2. Ji Hoon Kim’ Between Film, Video and the Digital: Hybrid Moving Images in the Post-Media Age (2016) shows that both medium specificity and Krauss’ proposal hardly help to study works that use other exhibition devices and platforms to “mediate and scrutinize in the material and technical complexity of the cinema”. Andrew Uroskie’s Between the Black Box and the White Cube (2014) shows how artists in the fifties and sixties used sculpture and other media “to address fundamental aspects of the cinematic experience”. He also proposes that artists and the public understood cinema’s specificity less in terms of “an ontology of a material form”, and more in terms of both “the contingent historicity of that form’s cultural elaboration”, and the perceptual regimes in which cinema took place. In this direction, the symposium also seeks papers that study how production and reception of art before and in modernity occurs in terms of perception, communication, and the interweaving and hybridization of media and mediums. The symposium also invites investigations on how artists and institutions have developed and problematized formal, structural, and ontological characteristics of mediums/media in order to ‘expand’ the different cultural and communicational possibilities of art.

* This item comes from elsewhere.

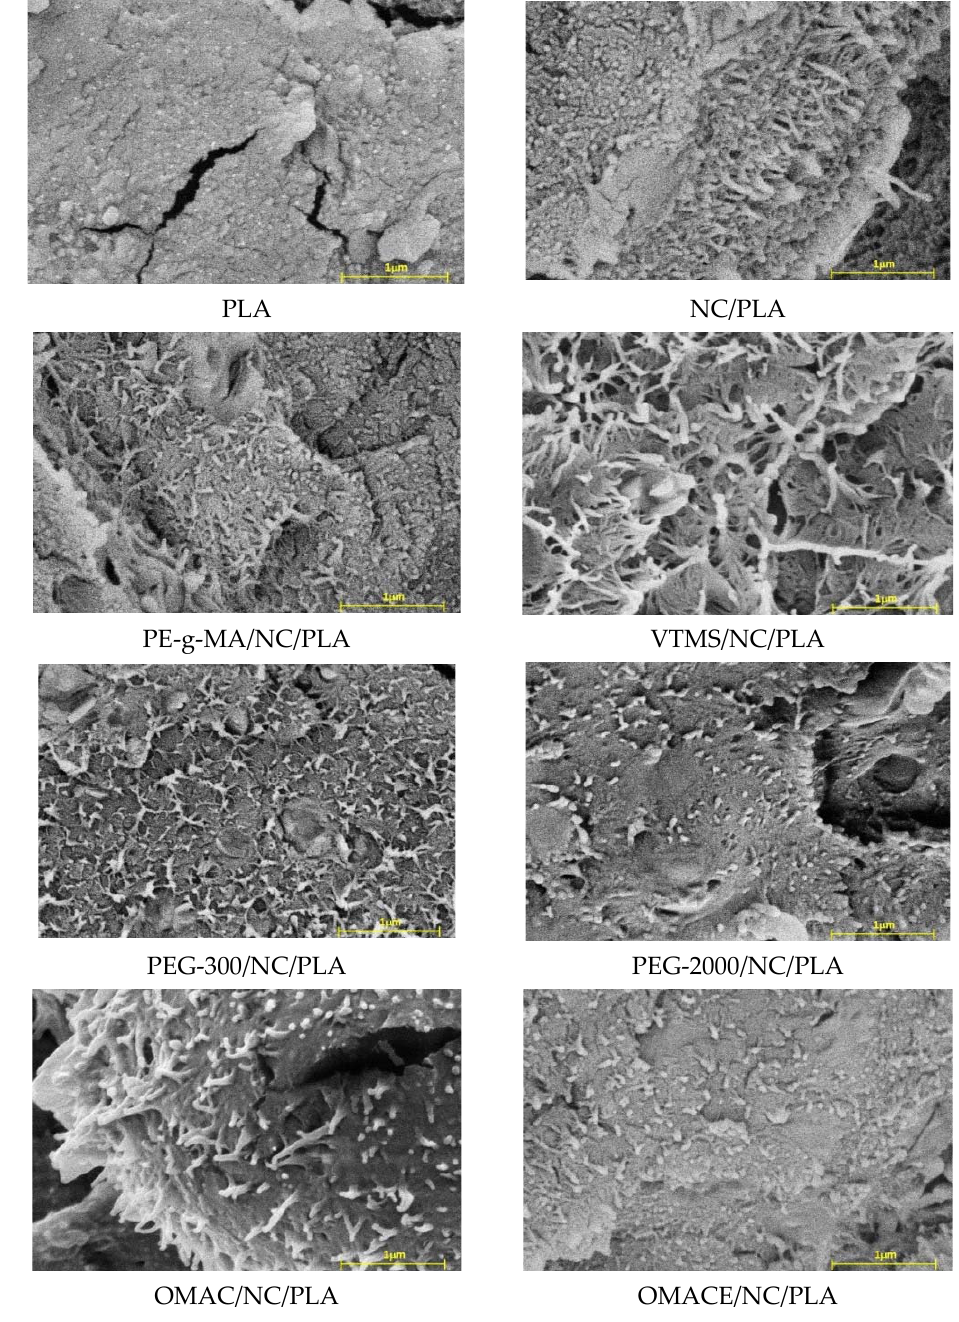
Figure 4. The SEM micrographs of samples.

3. Raymond Bellour’s L’Entre-Images: Photo Cinéma Vidéo (1990) demonstrated that video, electronic, and digital artifacts did not dissolve cinema, but rather enabled its development and allowed the reexamination of the relationship between old and new mediums. This task was assumed and reformulated by the “media archeology”. Among those archeologist is Friedrich Kittler who criticized humanist approaches to technology, and proposed that old and new mediums (and one may add here biological mediums) can be understood as active (bio)technologies and mechanisms of inscription of their own archeology. On her part, Ina Blom has combined both art history and media archeology in order to identify an “autobiography” of video art that accounts for “the life and times of a memory technology” in a postwar world. The symposium invites papers evaluating intricate (bio)tecnologic dynamics of memory, narrative, and (bio)politics in specific art works, addressing reexaminations of the relationship between traditional and new (art) mediums, or studying how these mediums give an account of their own histories and hybridizations.

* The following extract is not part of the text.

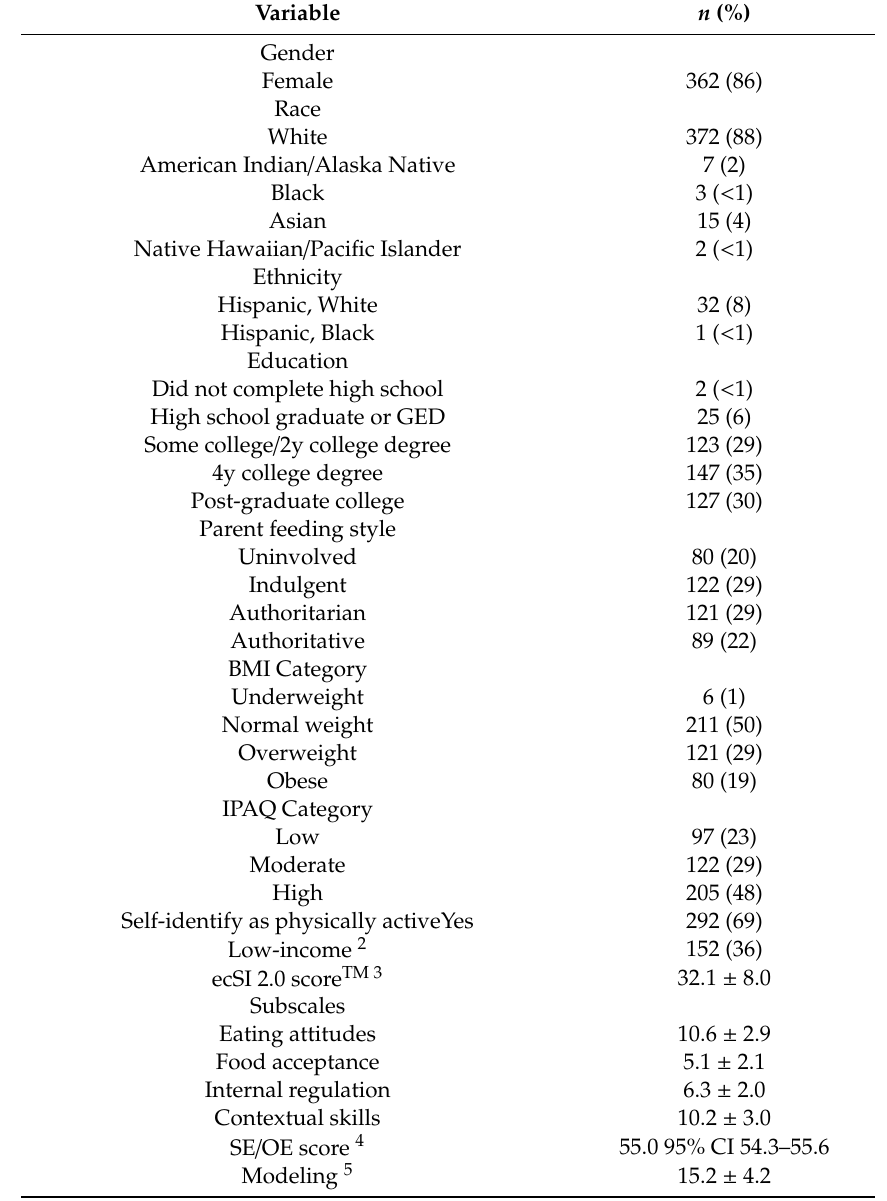
Table 1. Characteristics of parents of 4th grade participants in Fuel for Fun 1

Speakers have 20 minutes for their presentations. Please send your proposal by June 30th to Juan Carlos Guerrero-Hernandez (historiadelarte@uniandes.edu.co). Make sure you write “VIII Art History Symposium” in the subject. Proposals should include two files (PDF or word). The first file includes a tentative title of the paper and an abstract (400 to 600 words long). Please, avoid including your name in this document. The second file should include a short CV (between 100 and 200 words long) stating your full name, academic affiliation, e-mail, and list of publications. In case you have any question, please do not hesitate to contact Juan Guerrero-Hernández before June 20th. Official languages are Spanish and English. Selected papers will be announced by July 15th.